__REQUIREMENT__: Your copy of the data should leave out the images and match everything else exactly.

*** Opening of MATERIAL PROVIDED ***

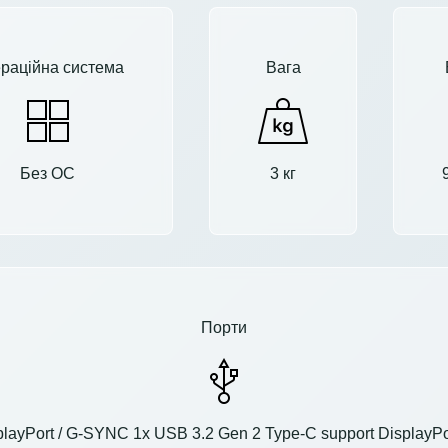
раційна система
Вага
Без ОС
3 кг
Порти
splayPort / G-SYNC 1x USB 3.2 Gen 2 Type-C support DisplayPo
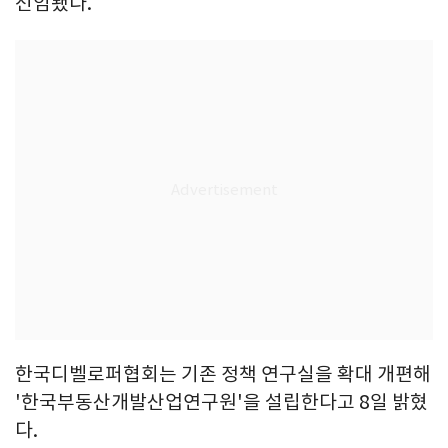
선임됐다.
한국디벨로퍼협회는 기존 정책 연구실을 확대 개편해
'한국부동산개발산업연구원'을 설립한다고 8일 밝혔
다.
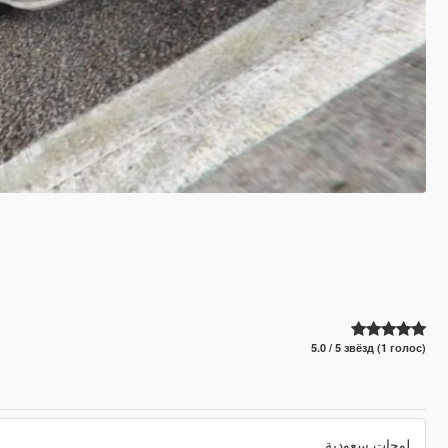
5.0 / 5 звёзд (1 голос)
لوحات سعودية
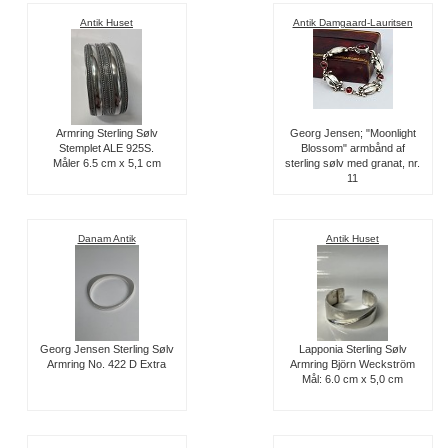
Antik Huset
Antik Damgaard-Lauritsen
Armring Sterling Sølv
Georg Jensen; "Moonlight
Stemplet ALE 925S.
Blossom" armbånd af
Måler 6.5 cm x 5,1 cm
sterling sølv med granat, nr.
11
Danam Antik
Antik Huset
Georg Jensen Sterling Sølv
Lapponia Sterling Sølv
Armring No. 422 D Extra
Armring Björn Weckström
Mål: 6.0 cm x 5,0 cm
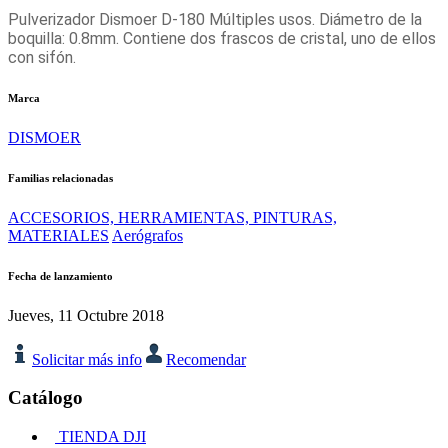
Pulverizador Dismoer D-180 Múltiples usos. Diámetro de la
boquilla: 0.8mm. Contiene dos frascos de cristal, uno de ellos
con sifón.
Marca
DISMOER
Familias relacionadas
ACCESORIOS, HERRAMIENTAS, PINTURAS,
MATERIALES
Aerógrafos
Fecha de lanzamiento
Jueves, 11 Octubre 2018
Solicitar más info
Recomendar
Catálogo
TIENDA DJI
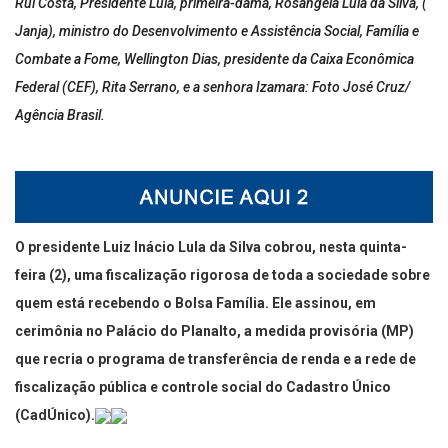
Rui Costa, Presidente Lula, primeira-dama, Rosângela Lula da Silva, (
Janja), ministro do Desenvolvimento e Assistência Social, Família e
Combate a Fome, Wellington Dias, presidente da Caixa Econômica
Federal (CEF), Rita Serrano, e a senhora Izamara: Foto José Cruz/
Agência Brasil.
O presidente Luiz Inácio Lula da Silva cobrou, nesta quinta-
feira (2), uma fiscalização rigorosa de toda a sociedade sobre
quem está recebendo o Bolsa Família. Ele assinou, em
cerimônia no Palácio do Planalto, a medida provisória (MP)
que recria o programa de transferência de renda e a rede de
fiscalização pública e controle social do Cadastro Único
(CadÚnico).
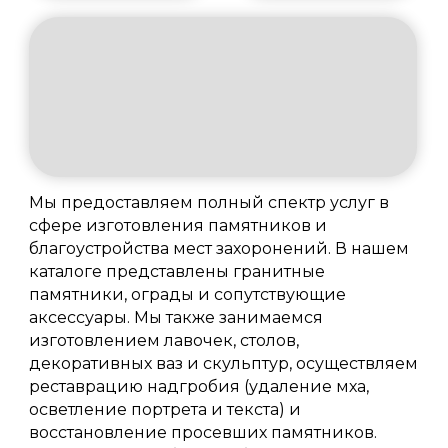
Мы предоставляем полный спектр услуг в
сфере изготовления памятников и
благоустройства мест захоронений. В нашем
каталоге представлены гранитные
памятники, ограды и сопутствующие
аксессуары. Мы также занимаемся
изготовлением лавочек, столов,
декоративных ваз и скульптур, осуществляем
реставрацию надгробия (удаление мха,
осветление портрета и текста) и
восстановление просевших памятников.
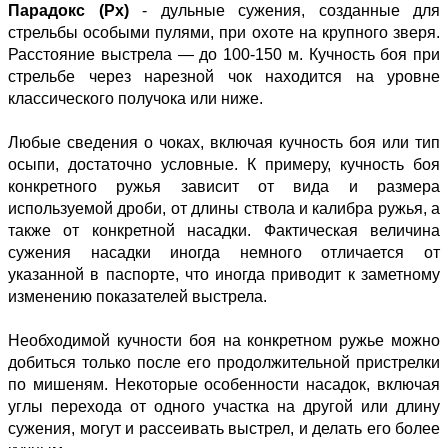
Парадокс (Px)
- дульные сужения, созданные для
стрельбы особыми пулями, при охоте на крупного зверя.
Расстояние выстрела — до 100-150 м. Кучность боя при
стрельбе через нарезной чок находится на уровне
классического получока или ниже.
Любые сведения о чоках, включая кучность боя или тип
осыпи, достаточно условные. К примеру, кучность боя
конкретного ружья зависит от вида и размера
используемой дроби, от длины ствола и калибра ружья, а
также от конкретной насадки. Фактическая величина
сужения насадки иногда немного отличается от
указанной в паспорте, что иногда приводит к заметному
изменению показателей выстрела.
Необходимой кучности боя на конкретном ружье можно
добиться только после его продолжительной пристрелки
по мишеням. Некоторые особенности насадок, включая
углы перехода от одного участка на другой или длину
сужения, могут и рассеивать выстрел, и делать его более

*** Close of MATERIAL PROVIDED ***

__WRITTEN REPLY__:
раційна система
Вага
Без ОС
3 кг
Порти
splayPort / G-SYNC 1x USB 3.2 Gen 2 Type-C support DisplayPo
선임됐다.
한국디벨로퍼협회는 기존 정책 연구실을 확대 개편해
'한국부동산개발산업연구원'을 설립한다고 8일 밝혔
다.
5.0 / 5 звёзд (1 голос)
لوحات سعودية
Antik Huset
Antik Damgaard-Lauritsen
Armring Sterling Sølv
Georg Jensen; "Moonlight
Stemplet ALE 925S.
Blossom" armbånd af
Måler 6.5 cm x 5,1 cm
sterling sølv med granat, nr.
11
Danam Antik
Antik Huset
Georg Jensen Sterling Sølv
Lapponia Sterling Sølv
Armring No. 422 D Extra
Armring Björn Weckström
Mål: 6.0 cm x 5,0 cm
Pulverizador Dismoer D-180 Múltiples usos. Diámetro de la
boquilla: 0.8mm. Contiene dos frascos de cristal, uno de ellos
con sifón.
Marca
DISMOER
Familias relacionadas
ACCESORIOS, HERRAMIENTAS, PINTURAS,
MATERIALES
Aerógrafos
Fecha de lanzamiento
Jueves, 11 Octubre 2018
Solicitar más info
Recomendar
Catálogo
TIENDA DJI
Rui Costa, Presidente Lula, primeira-dama, Rosângela Lula da Silva, (
Janja), ministro do Desenvolvimento e Assistência Social, Família e
Combate a Fome, Wellington Dias, presidente da Caixa Econômica
Federal (CEF), Rita Serrano, e a senhora Izamara: Foto José Cruz/
Agência Brasil.
O presidente Luiz Inácio Lula da Silva cobrou, nesta quinta-
feira (2), uma fiscalização rigorosa de toda a sociedade sobre
quem está recebendo o Bolsa Família. Ele assinou, em
cerimônia no Palácio do Planalto, a medida provisória (MP)
que recria o programa de transferência de renda e a rede de
fiscalização pública e controle social do Cadastro Único
(CadÚnico).
Мы предоставляем полный спектр услуг в
сфере изготовления памятников и
благоустройства мест захоронений. В нашем
каталоге представлены гранитные
памятники, ограды и сопутствующие
аксессуары. Мы также занимаемся
изготовлением лавочек, столов,
декоративных ваз и скульптур, осуществляем
реставрацию надгробия (удаление мха,
осветление портрета и текста) и
восстановление просевших памятников.
Парадокс (Px)
- дульные сужения, созданные для
стрельбы особыми пулями, при охоте на крупного зверя.
Расстояние выстрела — до 100-150 м. Кучность боя при
стрельбе через нарезной чок находится на уровне
классического получока или ниже.
Любые сведения о чоках, включая кучность боя или тип
осыпи, достаточно условные. К примеру, кучность боя
конкретного ружья зависит от вида и размера
используемой дроби, от длины ствола и калибра ружья, а
также от конкретной насадки. Фактическая величина
сужения насадки иногда немного отличается от
указанной в паспорте, что иногда приводит к заметному
изменению показателей выстрела.
Необходимой кучности боя на конкретном ружье можно
добиться только после его продолжительной пристрелки
по мишеням. Некоторые особенности насадок, включая
углы перехода от одного участка на другой или длину
сужения, могут и рассеивать выстрел, и делать его более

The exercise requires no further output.